**Problem to solve:** Reproduce all of the records below word for word, leaving out the pictures.

===== Entries provided =====

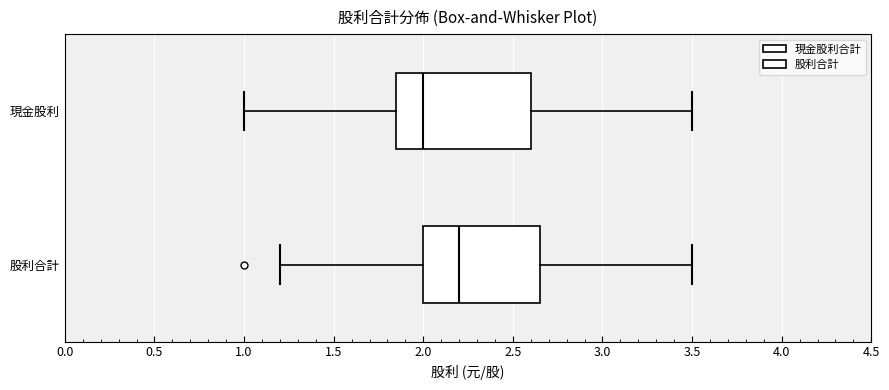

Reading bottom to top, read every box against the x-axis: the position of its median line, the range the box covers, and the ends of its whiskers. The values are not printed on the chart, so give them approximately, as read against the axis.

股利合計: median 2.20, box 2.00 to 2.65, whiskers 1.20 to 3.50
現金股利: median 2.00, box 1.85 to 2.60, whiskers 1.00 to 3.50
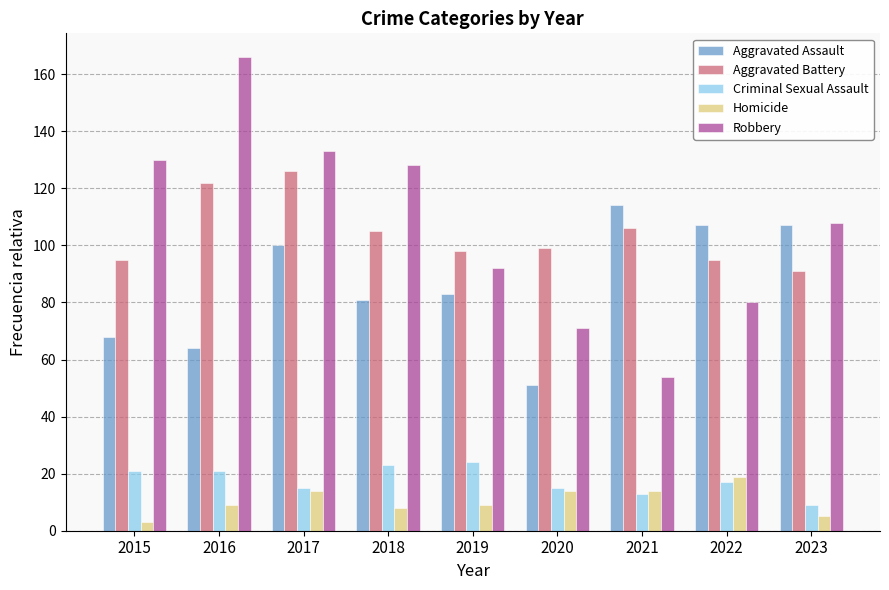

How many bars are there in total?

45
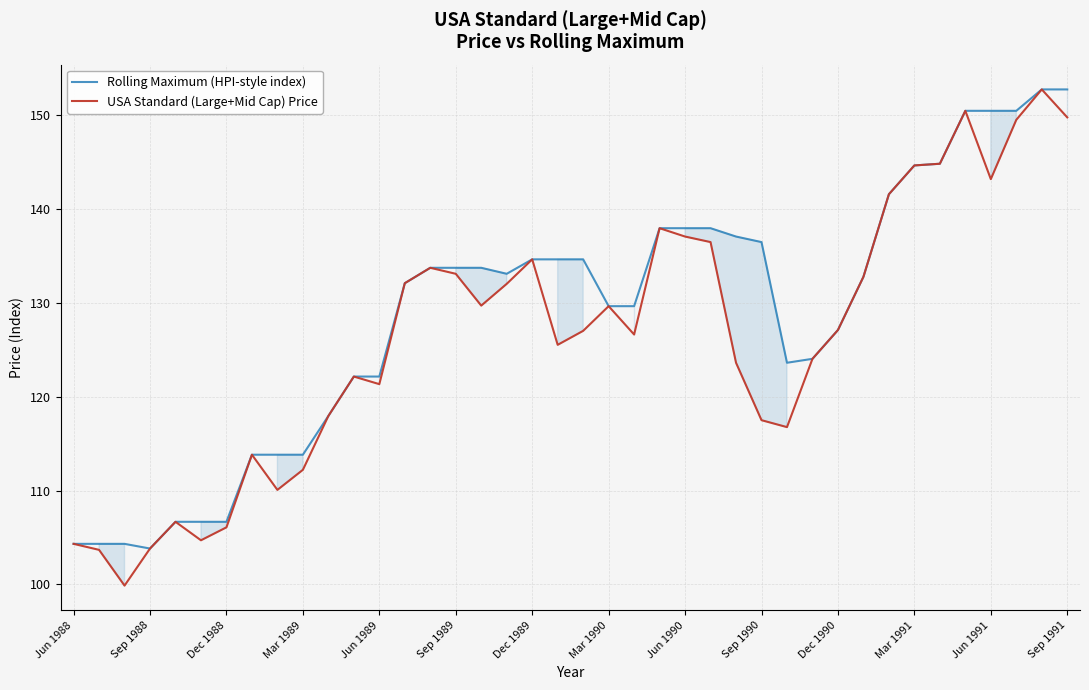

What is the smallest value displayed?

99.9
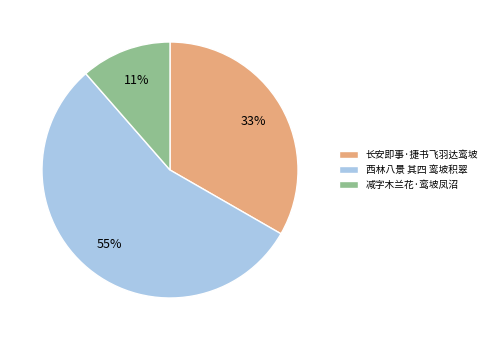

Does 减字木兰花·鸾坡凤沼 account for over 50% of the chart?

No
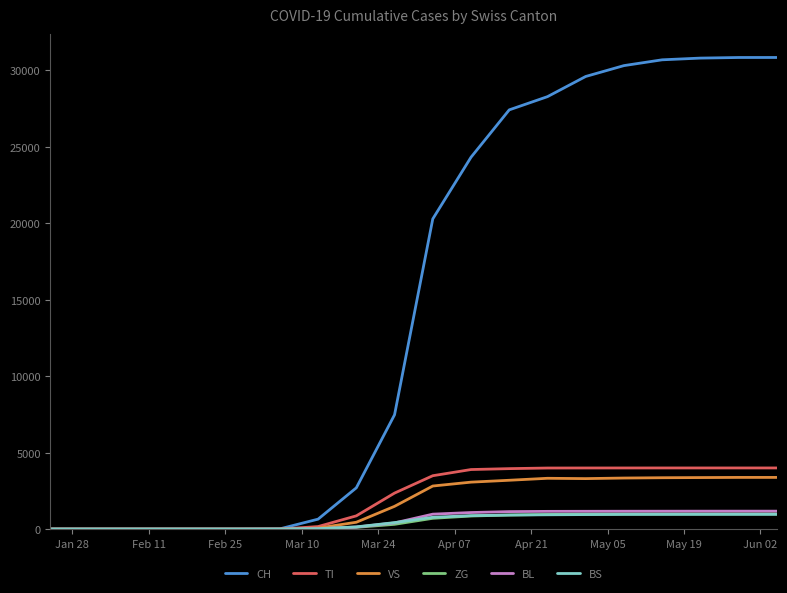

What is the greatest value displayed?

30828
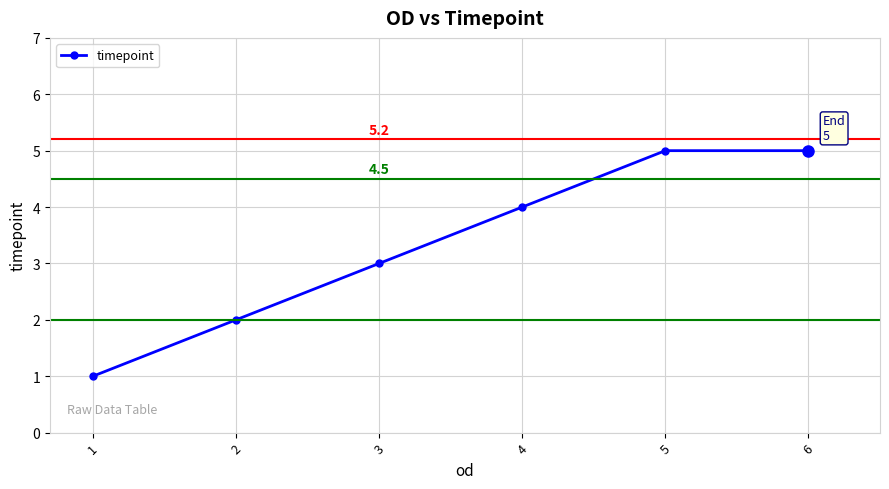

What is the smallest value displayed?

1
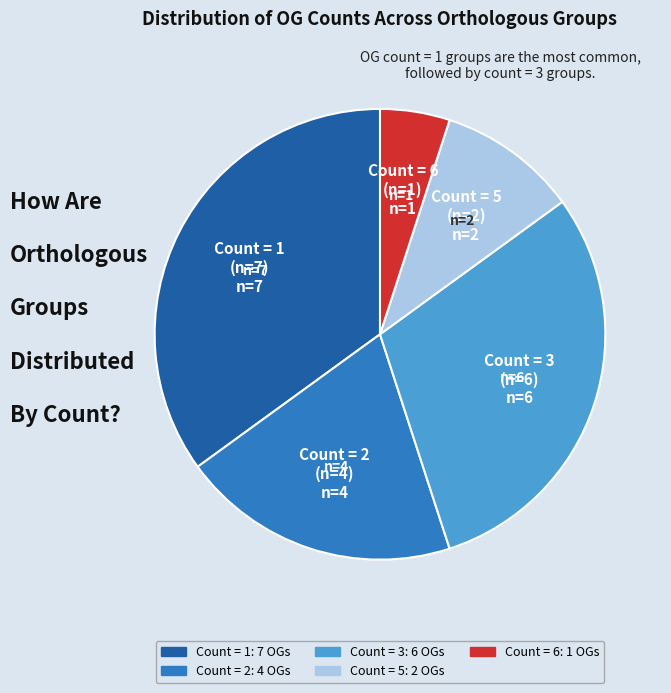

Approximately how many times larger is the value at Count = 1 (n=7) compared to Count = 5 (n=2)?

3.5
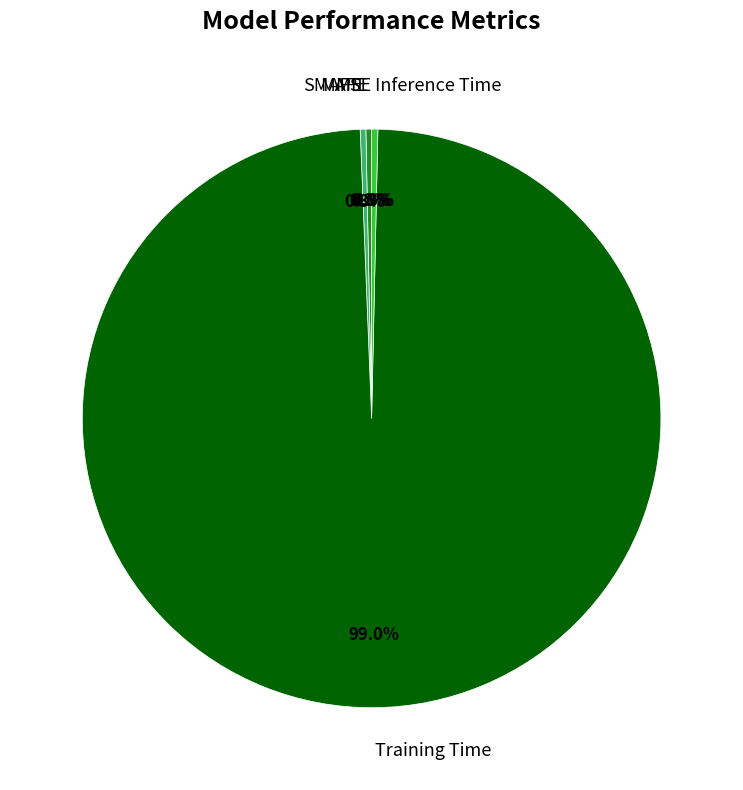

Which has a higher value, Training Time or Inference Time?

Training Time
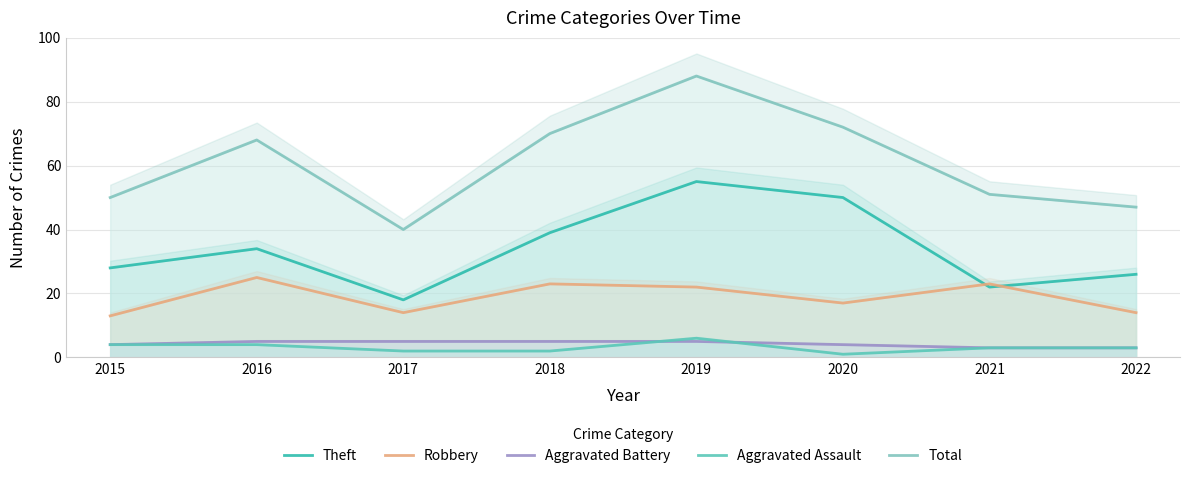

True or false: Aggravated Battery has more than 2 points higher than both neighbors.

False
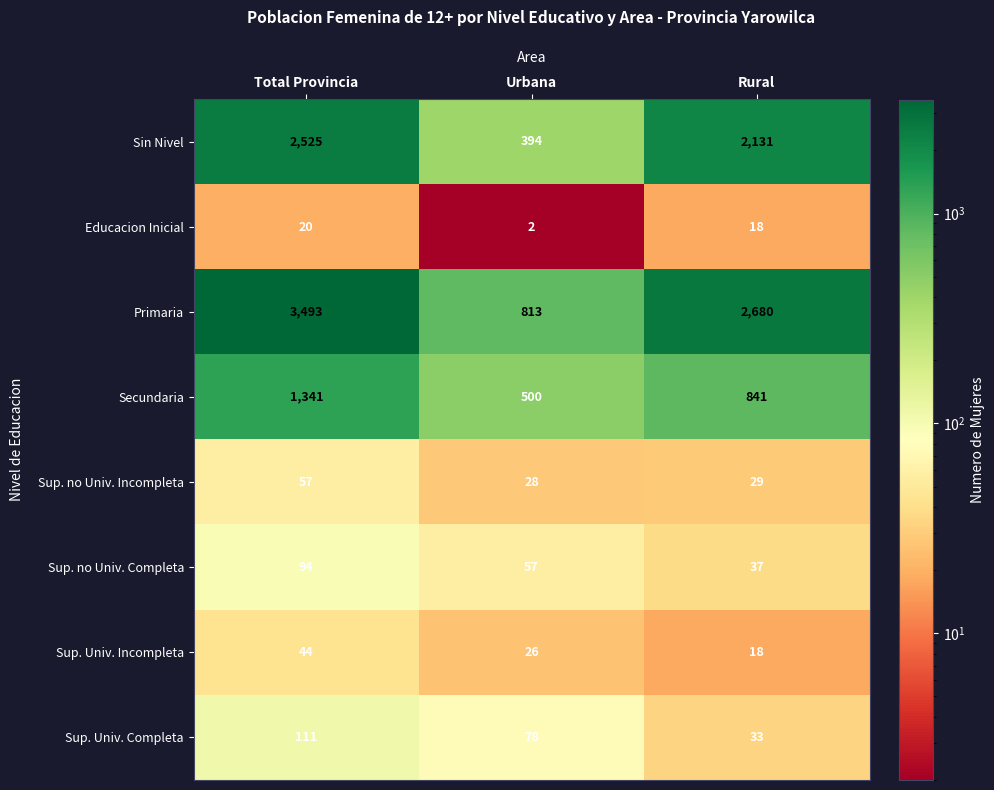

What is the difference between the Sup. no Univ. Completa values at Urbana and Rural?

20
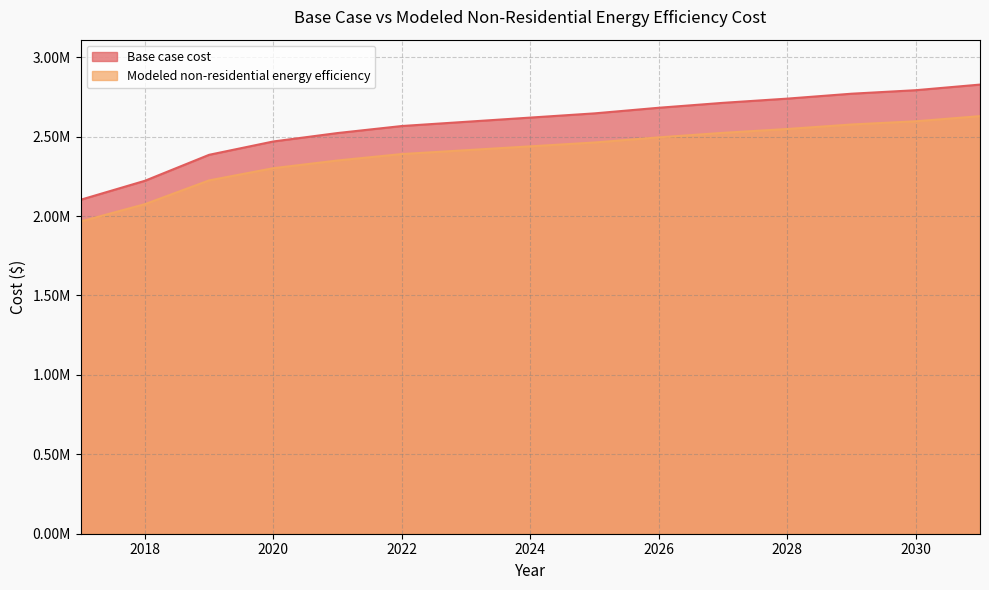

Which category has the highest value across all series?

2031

=====

**Answer section:**
Reading bottom to top, read every box against the x-axis: the position of its median line, the range the box covers, and the ends of its whiskers. The values are not printed on the chart, so give them approximately, as read against the axis.

股利合計: median 2.20, box 2.00 to 2.65, whiskers 1.20 to 3.50
現金股利: median 2.00, box 1.85 to 2.60, whiskers 1.00 to 3.50

How many bars are there in total?

45

What is the smallest value displayed?

99.9

Does 减字木兰花·鸾坡凤沼 account for over 50% of the chart?

No

What is the greatest value displayed?

30828

What is the smallest value displayed?

1

Approximately how many times larger is the value at Count = 1 (n=7) compared to Count = 5 (n=2)?

3.5

Which has a higher value, Training Time or Inference Time?

Training Time

True or false: Aggravated Battery has more than 2 points higher than both neighbors.

False

What is the difference between the Sup. no Univ. Completa values at Urbana and Rural?

20

Which category has the highest value across all series?

2031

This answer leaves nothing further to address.